**** Records provided ****
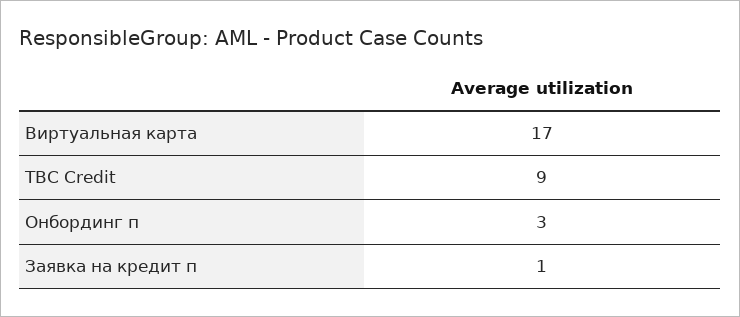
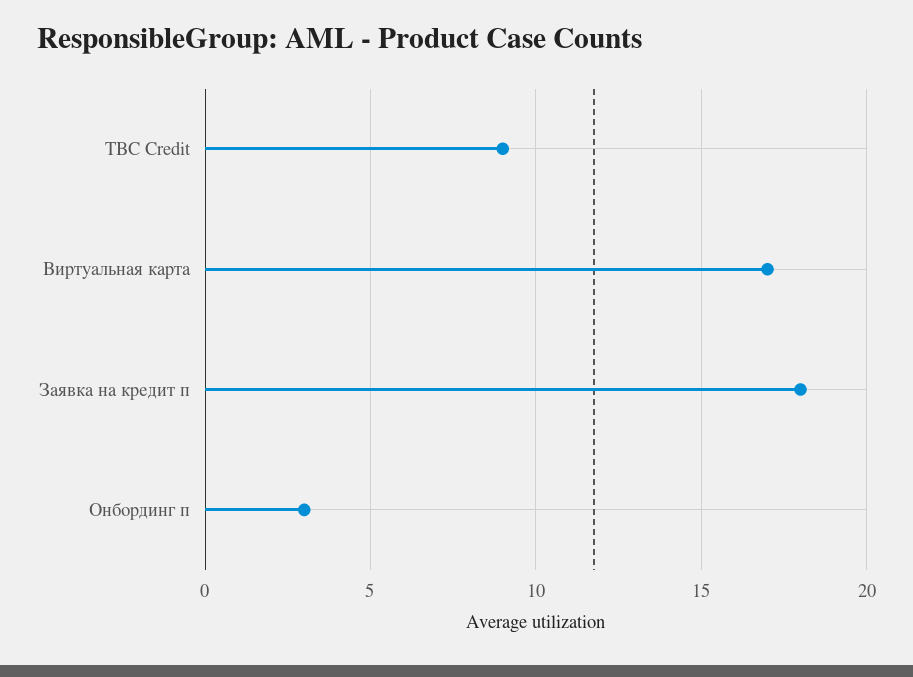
  {
    "Виртуальная карта": 17,
    "TBC Credit": 9,
    "Онбординг п": 3,
-   "Заявка на кредит п": 1
+   "Заявка на кредит п": 18
  }

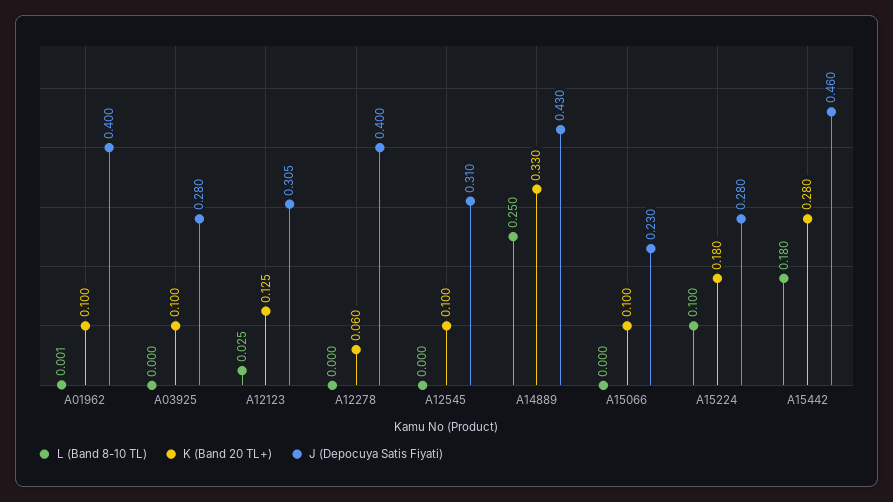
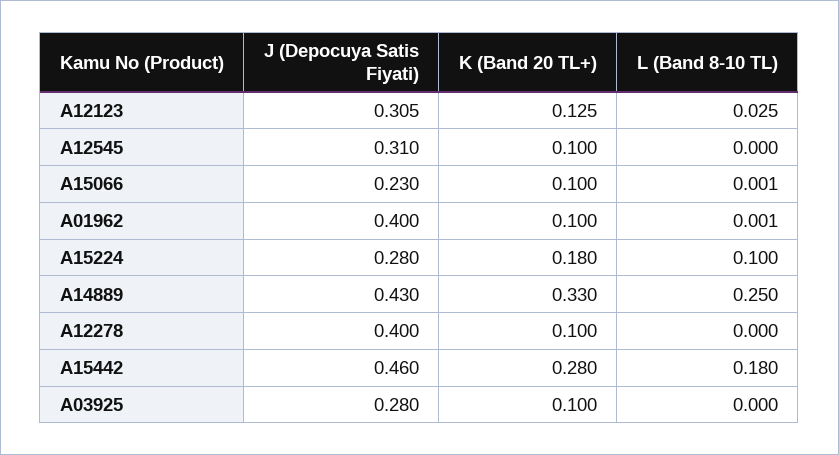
  {
    "L (Band 8-10 TL)": {
      "A01962": 0.001,
      "A03925": 0,
      "A12123": 0.025,
      "A12278": 0,
      "A12545": 0,
      "A14889": 0.25,
-     "A15066": 0,
+     "A15066": 0.001,
      "A15224": 0.1,
      "A15442": 0.18
    },
    "K (Band 20 TL+)": {
      "A01962": 0.1,
      "A03925": 0.1,
      "A12123": 0.125,
-     "A12278": 0.06,
+     "A12278": 0.1,
      "A12545": 0.1,
      "A14889": 0.33,
      "A15066": 0.1,
      "A15224": 0.18,
      "A15442": 0.28
    },
    "J (Depocuya Satis Fiyati)": {
      "A01962": 0.4,
      "A03925": 0.28,
      "A12123": 0.305,
      "A12278": 0.4,
      "A12545": 0.31,
      "A14889": 0.43,
      "A15066": 0.23,
      "A15224": 0.28,
      "A15442": 0.46
    }
  }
****
**Problem details:**
Without including any picture, set down every line above exactly as it stands.

**Written response:**
  {
    "Виртуальная карта": 17,
    "TBC Credit": 9,
    "Онбординг п": 3,
-   "Заявка на кредит п": 1
+   "Заявка на кредит п": 18
  }

  {
    "L (Band 8-10 TL)": {
      "A01962": 0.001,
      "A03925": 0,
      "A12123": 0.025,
      "A12278": 0,
      "A12545": 0,
      "A14889": 0.25,
-     "A15066": 0,
+     "A15066": 0.001,
      "A15224": 0.1,
      "A15442": 0.18
    },
    "K (Band 20 TL+)": {
      "A01962": 0.1,
      "A03925": 0.1,
      "A12123": 0.125,
-     "A12278": 0.06,
+     "A12278": 0.1,
      "A12545": 0.1,
      "A14889": 0.33,
      "A15066": 0.1,
      "A15224": 0.18,
      "A15442": 0.28
    },
    "J (Depocuya Satis Fiyati)": {
      "A01962": 0.4,
      "A03925": 0.28,
      "A12123": 0.305,
      "A12278": 0.4,
      "A12545": 0.31,
      "A14889": 0.43,
      "A15066": 0.23,
      "A15224": 0.28,
      "A15442": 0.46
    }
  }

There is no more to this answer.